Acciones requeridas:
a - Según el texto sobre la comunión de los santos, ¿cuál es la base fundante de los bienes espirituales que se comparten?
b - Retoma el texto sobre la comunión de los santos justo después de su última oración.

Texto para revisar:

▼

Si alguna vez te han preguntado ¿qué es la comunión de los santos?, probablemente las palabras no encajaban o en el peor de los casos no sabías que significa.

Si partimos desde nuestra doctrina podemos decir que se refiere a la comunión que tiene todo cristiano con las cosas santas, es decir los bienes espirituales que se comparten; tenemos claro que entre creyentes compartimos la fe, los sacramentos, los carismas. Sabiendo siempre que la base fundante de estos bienes es la caridad, la cual nos impulsa a buscar un bien común, y poner lo que se tiene espiritualmente e inclusive materialmente al servicio de los más pobres.

En ocasiones creemos que lo que Dios nos ha regalado es sólo para pasarla bien y crecer ante los ojos de los demás; olvidamos que además de tener el privilegio de ser instrumentos de Dios, también tenemos en primer lugar una responsabilidad con lo que Dios nos ha regalado. No tiene ningún mérito llenarnos de cosas espirituales si eso no ayuda a los demás.

Dios no regala los dones para ufanarnos por tenerlos; recuerda siempre que al que más tiene más cuentas se le pedirá y si no supo utilizarlas (prójimo) aun lo que creía tener se le quitará. Esta postura también se debe practicar con los bienes materiales, porque si no sólo seremos personas con muchas cosas pero no personas bendecidas.

▲

Datos:
▼

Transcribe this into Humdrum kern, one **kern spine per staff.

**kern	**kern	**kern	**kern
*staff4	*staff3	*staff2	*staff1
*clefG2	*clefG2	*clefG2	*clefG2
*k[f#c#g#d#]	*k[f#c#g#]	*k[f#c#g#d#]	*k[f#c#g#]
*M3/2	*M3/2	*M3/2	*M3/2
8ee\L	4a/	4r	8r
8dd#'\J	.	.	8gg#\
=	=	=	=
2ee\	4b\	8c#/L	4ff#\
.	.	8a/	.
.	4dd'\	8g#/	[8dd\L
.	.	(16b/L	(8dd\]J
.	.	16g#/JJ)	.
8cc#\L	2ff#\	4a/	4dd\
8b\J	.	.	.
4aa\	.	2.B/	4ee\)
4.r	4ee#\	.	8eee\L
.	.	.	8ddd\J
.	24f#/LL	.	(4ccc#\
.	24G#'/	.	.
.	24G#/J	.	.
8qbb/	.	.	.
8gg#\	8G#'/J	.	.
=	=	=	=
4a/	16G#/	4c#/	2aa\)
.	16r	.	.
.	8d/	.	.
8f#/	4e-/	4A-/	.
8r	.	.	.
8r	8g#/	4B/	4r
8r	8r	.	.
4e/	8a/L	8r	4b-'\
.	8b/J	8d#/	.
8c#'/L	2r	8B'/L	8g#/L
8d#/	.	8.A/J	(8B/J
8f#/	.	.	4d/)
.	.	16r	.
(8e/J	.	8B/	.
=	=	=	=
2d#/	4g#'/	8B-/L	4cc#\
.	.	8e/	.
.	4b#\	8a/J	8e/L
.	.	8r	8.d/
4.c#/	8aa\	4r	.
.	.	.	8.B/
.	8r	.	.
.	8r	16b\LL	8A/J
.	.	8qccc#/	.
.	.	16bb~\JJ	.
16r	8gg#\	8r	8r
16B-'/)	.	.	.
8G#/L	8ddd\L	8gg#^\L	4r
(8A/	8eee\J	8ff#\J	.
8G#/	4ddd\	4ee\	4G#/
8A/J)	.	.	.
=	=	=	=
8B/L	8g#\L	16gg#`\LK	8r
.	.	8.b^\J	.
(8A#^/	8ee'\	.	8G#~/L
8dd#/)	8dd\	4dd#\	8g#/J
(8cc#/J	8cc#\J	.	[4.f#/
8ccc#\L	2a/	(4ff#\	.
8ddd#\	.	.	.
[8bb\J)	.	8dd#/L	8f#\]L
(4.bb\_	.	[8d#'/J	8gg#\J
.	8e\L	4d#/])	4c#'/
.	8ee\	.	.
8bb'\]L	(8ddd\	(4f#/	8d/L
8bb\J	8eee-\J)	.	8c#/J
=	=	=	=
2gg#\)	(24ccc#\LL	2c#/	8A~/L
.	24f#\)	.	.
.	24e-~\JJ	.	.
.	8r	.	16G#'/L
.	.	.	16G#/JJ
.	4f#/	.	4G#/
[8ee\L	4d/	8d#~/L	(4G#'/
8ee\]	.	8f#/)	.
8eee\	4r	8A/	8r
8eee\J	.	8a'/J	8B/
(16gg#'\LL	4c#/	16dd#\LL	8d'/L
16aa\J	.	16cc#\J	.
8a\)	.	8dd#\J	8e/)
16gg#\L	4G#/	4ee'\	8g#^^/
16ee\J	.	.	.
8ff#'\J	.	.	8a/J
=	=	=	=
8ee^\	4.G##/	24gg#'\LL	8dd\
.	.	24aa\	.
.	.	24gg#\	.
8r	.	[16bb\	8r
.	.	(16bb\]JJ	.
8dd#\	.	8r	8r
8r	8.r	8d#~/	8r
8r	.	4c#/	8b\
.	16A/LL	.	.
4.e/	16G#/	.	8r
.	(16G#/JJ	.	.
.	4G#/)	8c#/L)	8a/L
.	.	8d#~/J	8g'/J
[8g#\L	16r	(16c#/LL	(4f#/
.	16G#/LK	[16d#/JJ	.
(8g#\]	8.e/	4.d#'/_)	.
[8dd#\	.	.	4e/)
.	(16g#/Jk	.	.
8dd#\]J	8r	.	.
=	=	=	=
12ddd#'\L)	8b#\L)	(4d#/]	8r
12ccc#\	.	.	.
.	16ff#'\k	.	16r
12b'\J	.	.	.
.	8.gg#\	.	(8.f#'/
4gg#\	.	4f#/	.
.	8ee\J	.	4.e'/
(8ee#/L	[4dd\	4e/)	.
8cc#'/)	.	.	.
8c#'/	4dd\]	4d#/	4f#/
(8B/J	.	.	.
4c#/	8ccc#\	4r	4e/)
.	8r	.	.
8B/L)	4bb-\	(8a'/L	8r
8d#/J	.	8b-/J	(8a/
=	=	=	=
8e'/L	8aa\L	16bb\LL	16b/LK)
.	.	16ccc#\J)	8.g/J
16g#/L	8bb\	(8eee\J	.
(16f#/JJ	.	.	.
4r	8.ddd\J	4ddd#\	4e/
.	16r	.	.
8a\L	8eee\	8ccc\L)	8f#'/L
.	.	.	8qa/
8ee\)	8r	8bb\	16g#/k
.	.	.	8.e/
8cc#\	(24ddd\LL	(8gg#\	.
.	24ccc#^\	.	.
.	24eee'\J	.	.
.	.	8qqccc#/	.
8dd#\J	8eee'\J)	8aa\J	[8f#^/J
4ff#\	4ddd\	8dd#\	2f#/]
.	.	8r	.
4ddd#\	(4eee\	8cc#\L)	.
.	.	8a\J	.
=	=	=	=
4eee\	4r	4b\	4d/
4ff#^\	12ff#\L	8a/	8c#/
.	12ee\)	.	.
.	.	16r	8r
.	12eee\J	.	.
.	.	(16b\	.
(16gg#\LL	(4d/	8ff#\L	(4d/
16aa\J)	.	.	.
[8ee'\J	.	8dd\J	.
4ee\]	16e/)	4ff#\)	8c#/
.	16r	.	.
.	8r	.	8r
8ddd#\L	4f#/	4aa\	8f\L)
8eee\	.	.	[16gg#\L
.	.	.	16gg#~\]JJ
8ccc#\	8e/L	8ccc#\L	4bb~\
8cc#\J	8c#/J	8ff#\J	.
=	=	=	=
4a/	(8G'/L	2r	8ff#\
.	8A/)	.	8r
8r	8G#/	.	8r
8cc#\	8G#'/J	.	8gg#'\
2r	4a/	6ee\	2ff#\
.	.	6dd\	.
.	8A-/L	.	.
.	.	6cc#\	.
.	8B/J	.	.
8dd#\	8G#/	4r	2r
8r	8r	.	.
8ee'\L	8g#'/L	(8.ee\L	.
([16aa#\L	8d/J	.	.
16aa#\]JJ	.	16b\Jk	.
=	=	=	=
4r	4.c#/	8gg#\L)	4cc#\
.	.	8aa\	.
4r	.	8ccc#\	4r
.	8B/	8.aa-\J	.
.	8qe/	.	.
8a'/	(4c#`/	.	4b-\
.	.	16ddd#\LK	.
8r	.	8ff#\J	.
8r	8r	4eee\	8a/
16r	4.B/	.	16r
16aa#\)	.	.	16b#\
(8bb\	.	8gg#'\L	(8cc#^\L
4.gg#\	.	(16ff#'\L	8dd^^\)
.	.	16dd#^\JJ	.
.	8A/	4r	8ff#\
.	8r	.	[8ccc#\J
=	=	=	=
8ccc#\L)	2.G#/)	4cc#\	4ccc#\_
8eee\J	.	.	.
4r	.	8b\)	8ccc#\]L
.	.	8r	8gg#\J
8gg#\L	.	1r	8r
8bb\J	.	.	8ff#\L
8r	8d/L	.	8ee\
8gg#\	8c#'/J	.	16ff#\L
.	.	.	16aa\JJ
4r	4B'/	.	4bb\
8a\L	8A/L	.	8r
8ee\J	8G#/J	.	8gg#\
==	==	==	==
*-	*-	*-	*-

▲

Tus respuestas:
a - La caridad.

b -
Pero la comunión de los santos no sólo hace referencia a las cosas santas, también es la comunión con las personas que han muerto y resucitado con Cristo. En este caso, la iglesia sostiene que existen tres estados en ella: “unos viven aún peregrinos en este mundo; otros, ya difuntos, se purifican; otros, finalmente, ya gozan de la gloria de Dios, es decir, ya contemplan a Dios cara a cara, tal cual es”. Quienes permanecen en este mundo pueden orar por quienes están en proceso de purificación, y quienes ya alcanzaron la gloria plena de Dios, pueden interceder por los otros. Estos tres grupos forman una sola familia de cristianos que se unen en alabanza a Dios. Se nos dificulta a menudo creer que podemos orar por otras personas y más si han muerto, pero recordemos que no han muerto, ya que alcanzaron la vida en Cristo.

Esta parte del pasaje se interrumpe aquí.